Early on she talked a lot about how my brother and I could become doctors or lawyers. She loved watching tv shows about these professions and would invariably mention, while watching them, “You boys could be a lawyer”, (if she was watching Perry Mason).
Other than these two areas she really loved and emphasized the arts. She took us to classical concerts, museums and made sure we took music lessons, first on piano, then trumpet.
So, while there were certainly difficulties in my family, particularly later on, I don’t remember ever being actively pushed to choose a specific career or discouraged when it came to following an interest that my parents might not understand. As long as there seemed to be a decent chance of making a living at it they let us pursue our interests.
All over the place
Howard Carter examining the sarcophagus of King Tut (1922)
Wikimedia Commons
The Hindenburg disaster, May 6, 1937 Photo- Public Domain
I guess the result of all this, particularly when coupled with ADHD, was that I really got into a lot of different things. I became very excited about so many things that I was pretty clueless about what I wanted to do when I “grew up.” For instance, for a while I was interested in archeology, particularly after reading about Howard Carter’s discovery of King Tut’s tomb. That led to reading about the discovery of Troy by Heinrich Schliemann. Then, as mentioned previously, I was quite caught up in reading about dinosaurs and dreaming of going on “digs” and finding fossils. This was spurred on somewhat by my dad being a geologist. While not too interested in actively looking for fossils, he did have a collection of shark’s teeth he’d found as a boy in the Sierra Nevada mountains.

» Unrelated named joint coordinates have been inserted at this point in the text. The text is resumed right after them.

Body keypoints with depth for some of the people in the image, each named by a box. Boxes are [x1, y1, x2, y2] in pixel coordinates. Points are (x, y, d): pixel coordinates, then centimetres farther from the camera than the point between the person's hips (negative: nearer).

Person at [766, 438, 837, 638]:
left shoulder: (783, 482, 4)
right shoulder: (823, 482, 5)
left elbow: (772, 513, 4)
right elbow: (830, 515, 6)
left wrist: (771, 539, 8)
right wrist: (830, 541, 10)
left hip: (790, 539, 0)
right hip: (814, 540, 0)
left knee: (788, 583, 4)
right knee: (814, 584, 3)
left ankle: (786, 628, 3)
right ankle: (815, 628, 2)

As I write this, I’m struck by how “un-extraordinary” most of my interests were. If I list them they seem fairly typical of kids at that time, particularly boys. For instance, in addition to dinosaurs, tombs and ruins, I went through periods of being fascinated with warfare, particularly the Civil War, World War One and World War Two. With disasters - such as the Titanic and Hindenburg and with crime, especially sensational or unsolved crimes. Reading the book, “In Cold Blood” by Truman Capote at age 12 helped end my interest in murders. I had nightmares for weeks after reading it. (It’s probably pretty tame by today’s standards).
Then there was space exploration and travel. Again, this was not surprising in view of the space race that was going on at the time. I imagine most kids, male or female, were really excited about reaching the moon and what exploration lay beyond.

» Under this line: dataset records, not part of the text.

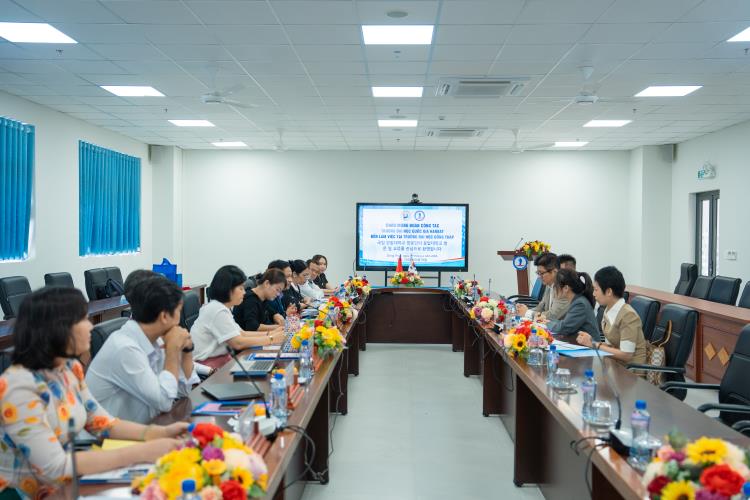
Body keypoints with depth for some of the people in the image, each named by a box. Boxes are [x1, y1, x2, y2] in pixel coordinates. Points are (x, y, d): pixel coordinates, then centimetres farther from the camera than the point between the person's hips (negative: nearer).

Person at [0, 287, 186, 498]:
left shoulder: (70, 368, -1)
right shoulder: (19, 387, -24)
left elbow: (98, 421, 8)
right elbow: (54, 467, -27)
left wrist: (159, 432, -8)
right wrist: (141, 452, -28)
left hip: (65, 486, 7)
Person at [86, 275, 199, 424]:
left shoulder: (152, 340, 0)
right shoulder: (125, 348, -24)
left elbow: (183, 390, 8)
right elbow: (164, 402, -23)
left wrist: (186, 348, -5)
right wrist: (173, 348, -18)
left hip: (139, 428, 7)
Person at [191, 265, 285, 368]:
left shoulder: (222, 307, 11)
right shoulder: (218, 311, -19)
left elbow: (241, 333, 12)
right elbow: (238, 343, -22)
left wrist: (268, 334, 1)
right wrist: (271, 339, -15)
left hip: (218, 357, 9)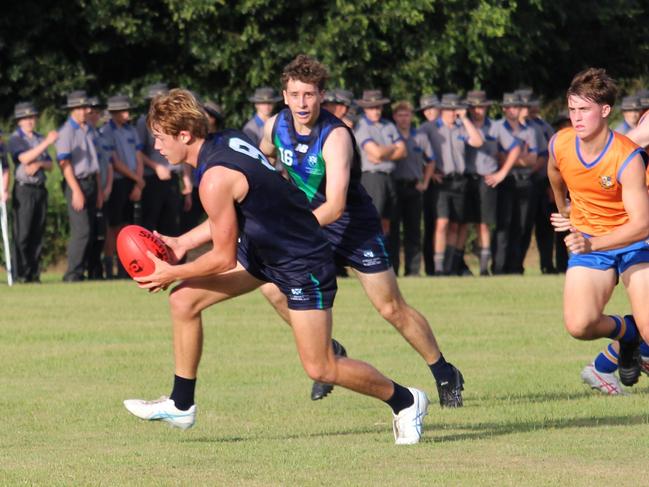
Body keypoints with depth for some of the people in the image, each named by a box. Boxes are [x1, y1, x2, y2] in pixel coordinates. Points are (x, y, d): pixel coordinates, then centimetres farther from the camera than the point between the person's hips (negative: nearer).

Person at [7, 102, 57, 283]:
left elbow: (50, 165, 14)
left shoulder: (40, 139, 16)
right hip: (24, 188, -6)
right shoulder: (15, 139, -2)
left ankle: (34, 273, 7)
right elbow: (24, 158, -21)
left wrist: (39, 164, -9)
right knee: (22, 234, -8)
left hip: (40, 189, 6)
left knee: (38, 233, 4)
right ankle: (22, 273, -8)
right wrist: (46, 143, -27)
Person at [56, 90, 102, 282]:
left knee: (90, 232, 6)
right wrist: (76, 191, -19)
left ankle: (80, 271, 11)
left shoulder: (88, 130, 15)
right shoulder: (66, 132, -9)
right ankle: (72, 273, -10)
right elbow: (64, 162, -14)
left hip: (91, 182, 8)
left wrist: (99, 189, 15)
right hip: (77, 182, -8)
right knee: (81, 230, -13)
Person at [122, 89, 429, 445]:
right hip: (261, 249, 10)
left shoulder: (215, 179, -28)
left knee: (320, 369, -5)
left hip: (302, 265, -10)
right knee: (183, 300, 4)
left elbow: (224, 259, -21)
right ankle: (180, 405, 13)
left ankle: (405, 401, 16)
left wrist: (171, 273, -8)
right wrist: (181, 243, 11)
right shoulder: (227, 142, -1)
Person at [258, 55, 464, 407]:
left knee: (391, 308, -4)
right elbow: (263, 158, 20)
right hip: (308, 223, 6)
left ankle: (445, 375, 12)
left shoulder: (335, 137, -27)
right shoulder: (276, 126, -8)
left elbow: (334, 207, -34)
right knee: (273, 286, -13)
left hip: (355, 226, -6)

Looking back on it now, I see the variety of interests a really wonderful asset. It seemed like there were an endless number of paths I could choose and never be bored. Of course, I wasn’t considering which I could actually make a living at, which was paramount in my parent’s view of what my interests should be geared towards. Also, I didn’t stop to think that, just because I was interested in something, it didn’t necessarily mean I would be good enough at it to make a living.
Given all the things I took an interest in, there were two interests that overshadowed everything else and, to this day, excite, motivate and inspire me. These interests were, and are, Art and Film.